EngD Project Title: Data-Driven Optimisation of Offshore Wind Operations and Maintenance
MEng Mechanical & Aerospace Engineering – University of Cambridge. First Class master’s project working with British Cycling to use elements on the bike to reduce the drag on the rider. Innovations from this research were used in the Tokyo 2021 Olympics.
What attracted you to studying with IDCORE?
I have a strong desire to work in the energy industry and green transition. Following graduation and a career change I struggled to find jobs in this sector. IDCORE offers a great way to train and develop skills in renewable energy whilst also doing impactful research. The industrial link is fantastic for development and gives great exposure to some of the leading companies in the industry.

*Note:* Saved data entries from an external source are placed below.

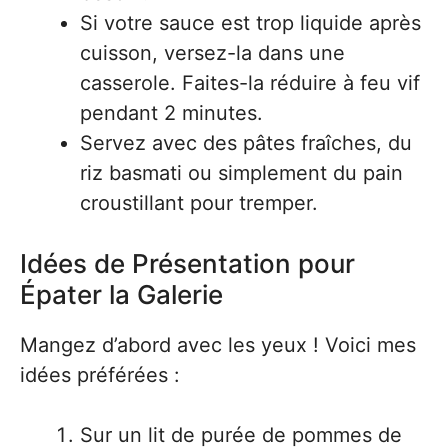
Si votre sauce est trop liquide après
cuisson, versez-la dans une
casserole. Faites-la réduire à feu vif
pendant 2 minutes.
Servez avec des pâtes fraîches, du
riz basmati ou simplement du pain
croustillant pour tremper.
Idées de Présentation pour
Épater la Galerie
Mangez d’abord avec les yeux ! Voici mes
idées préférées :
Sur un lit de purée de pommes de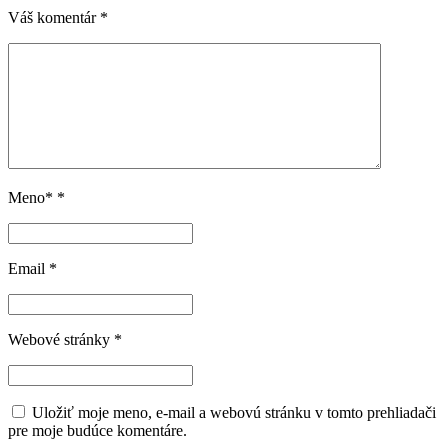
Váš komentár
*
Meno*
*
Email
*
Webové stránky
*
Uložiť moje meno, e-mail a webovú stránku v tomto prehliadači
pre moje budúce komentáre.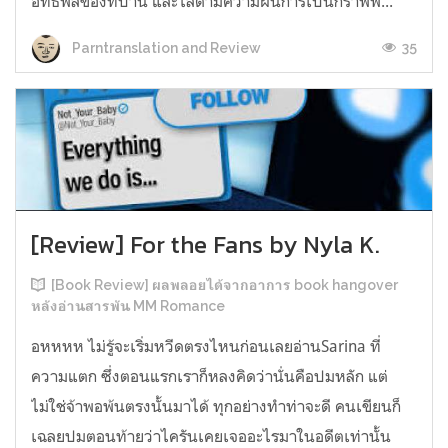
อิทธิพลของที่บ้าน และไล่ตามความฝันการเป็นกราฟฟิ...
35
Parntranslation and Review
[Review] For the Fans by Nyla K.
[Book Review] ผลพลอยได้จากอาการ book hangover
หลังอ่านสารพัน MM Romance
อหหหห ไม่รู้จะเริ่มหวีดตรงไหนก่อนเลยอ่านSarina ที่
ความแตก ซึ่งตอนแรกเราก็หลงคิดว่านั่นคือปมหลัก แต่
ไม่ใช่จ้าพอพ้นตรงนั้นมาได้ ทุกอย่างทำท่าจะดี คนเขียนก็
เฉลยปมตอนท้ายว่าไครันเคยเจออะไรมาในอดีตเท่านั้น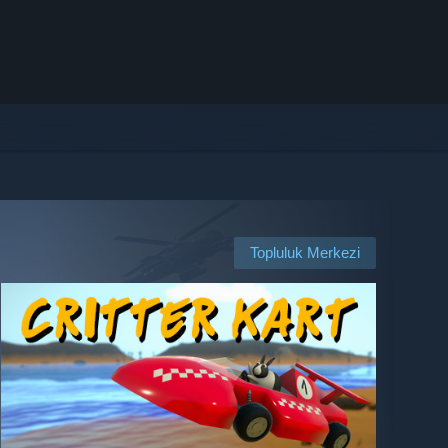
Topluluk Merkezi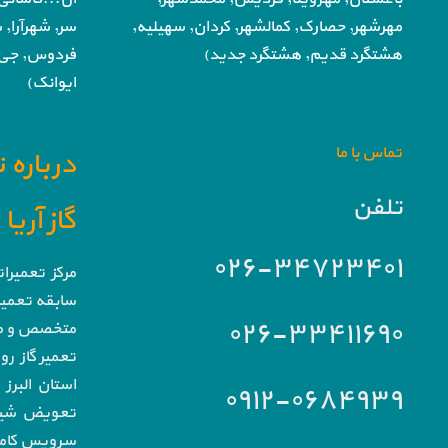
مهرشهر,
حصارک, کمالشهر, کردان,
سهیلیه,
سر, شهرآرا, ش
هشتگرد قدیم, هشتگرد جدید)
فردوس,
جی,
ایوانک)
تماس با ما
درباره 
تلفن
گاز آری
۰۲۶-۳۴۷۲۳۴۰۱
مرکز تعمیرا
سابقه تعمیرا
۰۲۶-۳۳۴۱۱۶۹۰
متخصص و مج
تعمیر گاز رو
استان البرز
۰۹۱۲-۰۶۸۴۹۳۹
تعویض شیشه
سرویس کامل 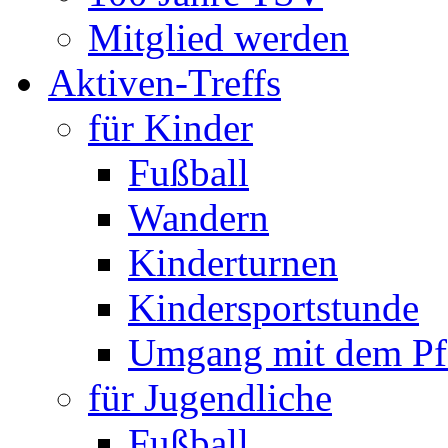
Mitglied werden
Aktiven-Treffs
für Kinder
Fußball
Wandern
Kinderturnen
Kindersportstunde
Umgang mit dem Pf
für Jugendliche
Fußball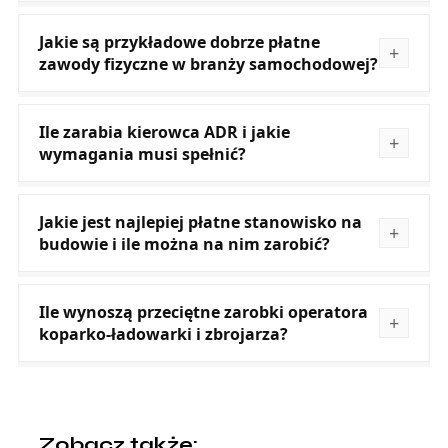
Jakie są przykładowe dobrze płatne
zawody fizyczne w branży samochodowej?
Ile zarabia kierowca ADR i jakie
wymagania musi spełnić?
Jakie jest najlepiej płatne stanowisko na
budowie i ile można na nim zarobić?
Ile wynoszą przeciętne zarobki operatora
koparko-ładowarki i zbrojarza?
Zobacz także: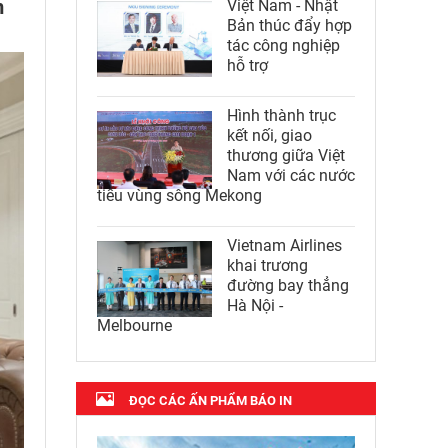
m
Việt Nam - Nhật
Bản thúc đẩy hợp
tác công nghiệp
hỗ trợ
Hình thành trục
kết nối, giao
thương giữa Việt
Nam với các nước
tiểu vùng sông Mekong
Vietnam Airlines
khai trương
đường bay thẳng
Hà Nội -
Melbourne
ĐỌC CÁC ẤN PHẨM BÁO IN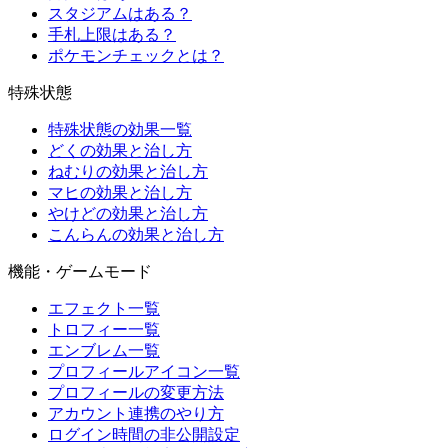
スタジアムはある？
手札上限はある？
ポケモンチェックとは？
特殊状態
特殊状態の効果一覧
どくの効果と治し方
ねむりの効果と治し方
マヒの効果と治し方
やけどの効果と治し方
こんらんの効果と治し方
機能・ゲームモード
エフェクト一覧
トロフィー一覧
エンブレム一覧
プロフィールアイコン一覧
プロフィールの変更方法
アカウント連携のやり方
ログイン時間の非公開設定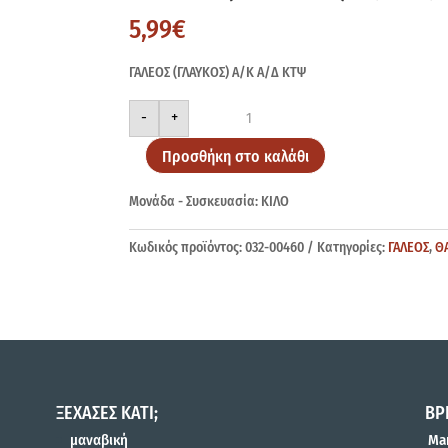
5,99
€
ΓΑΛΕΟΣ (ΓΛΑΥΚΟΣ) Α/Κ Α/Δ ΚΤΨ
ΓΑΛΕΟΣ
-
+
(ΓΛΑΥΚΟΣ)
Α/
Κ
Προσθήκη στο καλάθι
Α/
Δ
ΚΤΨ
Μονάδα - Συσκευασία: ΚΙΛΟ
ποσότητα
Κωδικός προϊόντος:
032-00460
Κατηγορίες:
ΓΑΛΕΟΣ
,
Θ
ΞΕΧΑΣΕΣ ΚΑΤΙ;
ΒΡ
μαναβική
Mar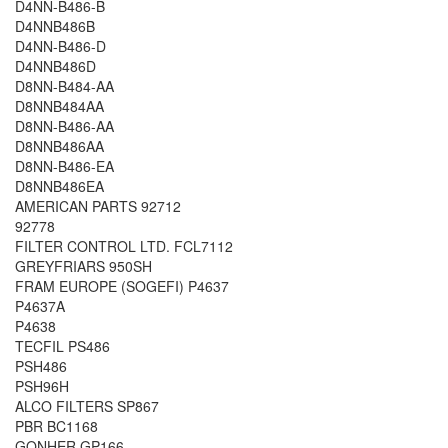
D4NN-B486-B
D4NNB486B
D4NN-B486-D
D4NNB486D
D8NN-B484-AA
D8NNB484AA
D8NN-B486-AA
D8NNB486AA
D8NN-B486-EA
D8NNB486EA
AMERICAN PARTS 92712
92778
FILTER CONTROL LTD. FCL7112
GREYFRIARS 950SH
FRAM EUROPE (SOGEFI) P4637
P4637A
P4638
TECFIL PS486
PSH486
PSH96H
ALCO FILTERS SP867
PBR BC1168
GONHER GP166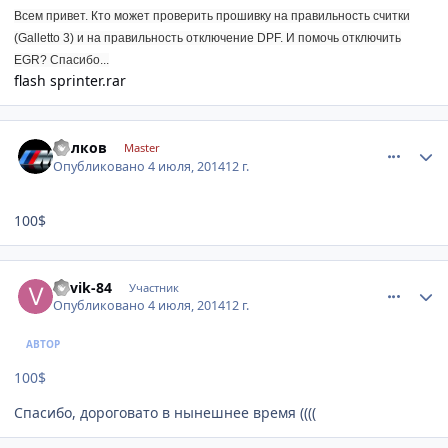
Всем привет. Кто может проверить прошивку на правильность считки
(Galletto 3) и на правильность отключение DPF. И помочь отключить
EGR? Спасибо...
flash sprinter.rar
comment_620511
Author stats
Волков
Master
Опубликовано
4 июля, 2014
12 г.
100$
comment_620515
Author stats
vovik-84
Участник
Опубликовано
4 июля, 2014
12 г.
АВТОР
100$
Спасибо, дороговато в нынешнее время ((((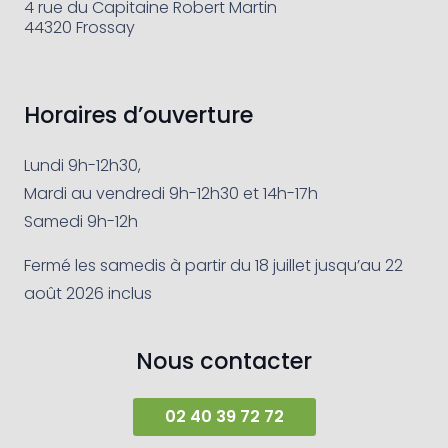
4 rue du Capitaine Robert Martin
44320 Frossay
Horaires d’ouverture
Lundi 9h-12h30,
Mardi au vendredi 9h-12h30 et 14h-17h
Samedi 9h-12h
Fermé les samedis à partir du 18 juillet jusqu’au 22
août 2026 inclus
Nous contacter
02 40 39 72 72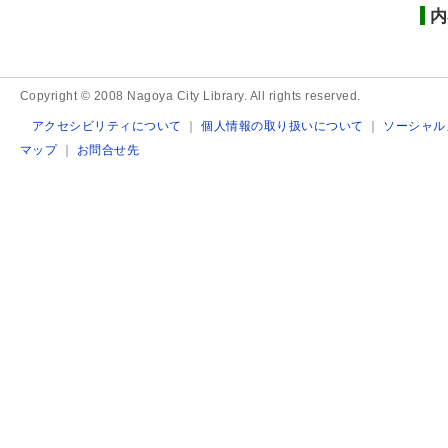
内
Copyright © 2008 Nagoya City Library. All rights reserved.
アクセシビリティについて
｜
個人情報の取り扱いについて
｜
ソーシャル
マップ
｜
お問合せ先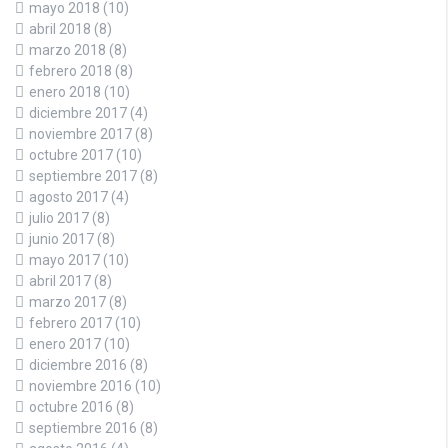
mayo 2018
(10)
abril 2018
(8)
marzo 2018
(8)
febrero 2018
(8)
enero 2018
(10)
diciembre 2017
(4)
noviembre 2017
(8)
octubre 2017
(10)
septiembre 2017
(8)
agosto 2017
(4)
julio 2017
(8)
junio 2017
(8)
mayo 2017
(10)
abril 2017
(8)
marzo 2017
(8)
febrero 2017
(10)
enero 2017
(10)
diciembre 2016
(8)
noviembre 2016
(10)
octubre 2016
(8)
septiembre 2016
(8)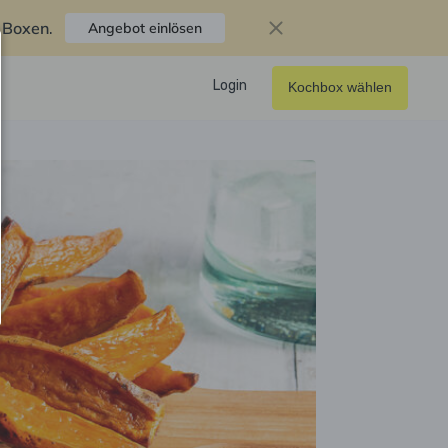
f Boxen
.
Angebot einlösen
Login
Kochbox wählen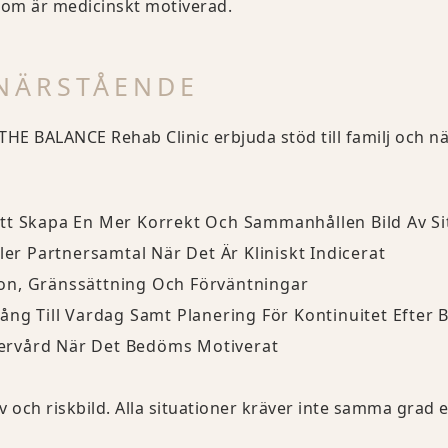
som är medicinskt motiverad.
 NÄRSTÅENDE
HE BALANCE Rehab Clinic erbjuda stöd till familj och nä
tt Skapa En Mer Korrekt Och Sammanhållen Bild Av Si
ler Partnersamtal När Det Är Kliniskt Indicerat
on, Gränssättning Och Förväntningar
ång Till Vardag Samt Planering För Kontinuitet Efter 
ftervård När Det Bedöms Motiverat
 och riskbild. Alla situationer kräver inte samma grad e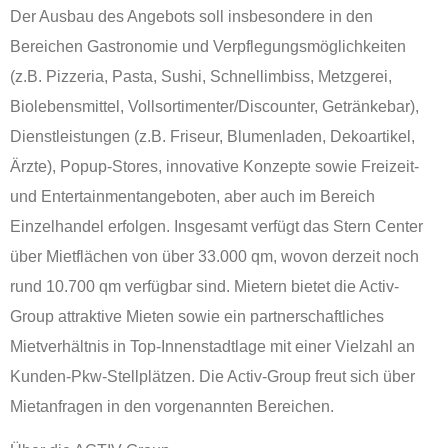
Der Ausbau des Angebots soll insbesondere in den
Bereichen Gastronomie und Verpflegungsmöglichkeiten
(z.B. Pizzeria, Pasta, Sushi, Schnellimbiss, Metzgerei,
Biolebensmittel, Vollsortimenter/Discounter, Getränkebar),
Dienstleistungen (z.B. Friseur, Blumenladen, Dekoartikel,
Ärzte), Popup-Stores, innovative Konzepte sowie Freizeit-
und Entertainmentangeboten, aber auch im Bereich
Einzelhandel erfolgen. Insgesamt verfügt das Stern Center
über Mietflächen von über 33.000 qm, wovon derzeit noch
rund 10.700 qm verfügbar sind. Mietern bietet die Activ-
Group attraktive Mieten sowie ein partnerschaftliches
Mietverhältnis in Top-Innenstadtlage mit einer Vielzahl an
Kunden-Pkw-Stellplätzen. Die Activ-Group freut sich über
Mietanfragen in den vorgenannten Bereichen.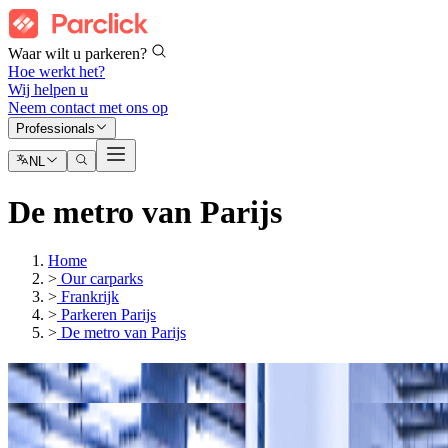
Waar wilt u parkeren?
Hoe werkt het?
Wij helpen u
Neem contact met ons op
Professionals
NL
De metro van Parijs
Home
>
Our carparks
>
Frankrijk
>
Parkeren Parijs
>
De metro van Parijs
Onze parkeergarages in
Porte Dauphine
Onze parkeergarages in
Porte de Vanves de Paris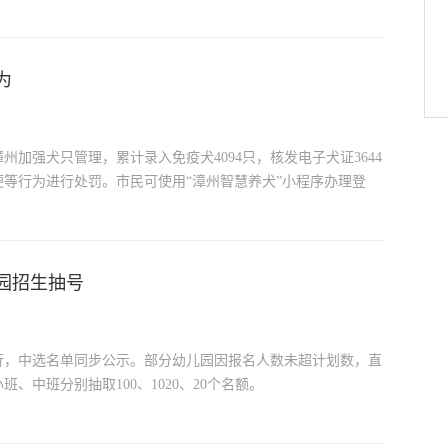
为
加强犬只管理，累计录入免疫犬4094只，核发电子犬证3644
等行为进行处罚。市民可使用“漳州智慧养犬”小程序办理登
园招生抽号
行，中选名单同步公示。部分幼儿园因报名人数未超计划数，直
、中班分别抽取100、1020、20个名额。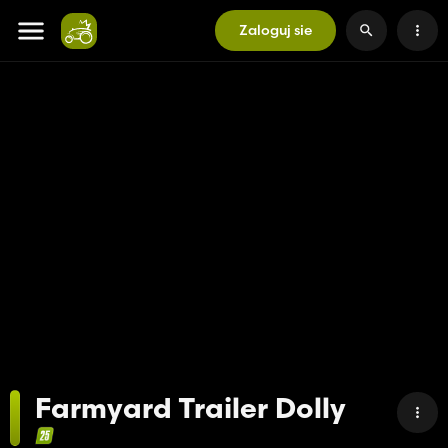
Zaloguj sie
Farmyard Trailer Dolly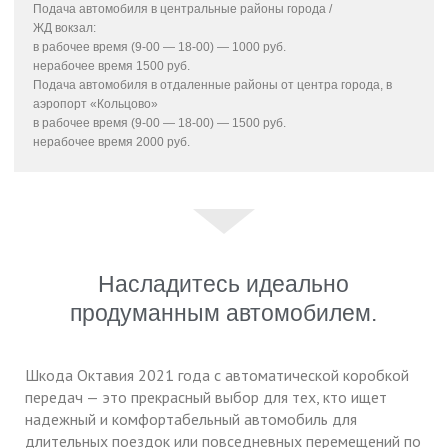
Подача автомобиля в центральные районы города /
ЖД вокзал:
в рабочее время (9-00 — 18-00) — 1000 руб.
нерабочее время 1500 руб.
Подача автомобиля в отдаленные районы от центра города, в
аэропорт «Кольцово»
в рабочее время (9-00 — 18-00) — 1500 руб.
нерабочее время 2000 руб.
Насладитесь идеально
продуманным автомобилем.
Шкода Октавия 2021 года с автоматической коробкой
передач — это прекрасный выбор для тех, кто ищет
надежный и комфортабельный автомобиль для
длительных поездок или повседневных перемещений по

What attracted you to offshore renewables industry?/ What aspects of the industry do you find most inspiring, interesting or important for the future?
I have always had a strong interest in the energy industry. It’s so fundamental to the way we live that being involved in this really excites me. It’s increasingly important to combat climate change and move away from traditional fuels to renewables. Offshore renewables offers huge potential for meeting growing energy demands in a clean way and, particularly in the UK, there are really interesting engineering challenges in deploying new technology at massive scale. Increasingly it is becoming apparent that the development of supply chain and port infrastructure is essential for development of 10s of GW of offshore renewables. Optimising how we use these facilities will be really important in large scale deployment and running of projects.
What ambition would you like to fulfil as a Research Engineer?
More than anything I would like to have an impact. Through my work on optimisation of maintenance I hope to develop tools and methods that are used across industry to help reduce running costs, reduce waste and improve power output of offshore windfarms. Beyond this I hope to be involved in the delivery of multi-GW scale wind farms in the future.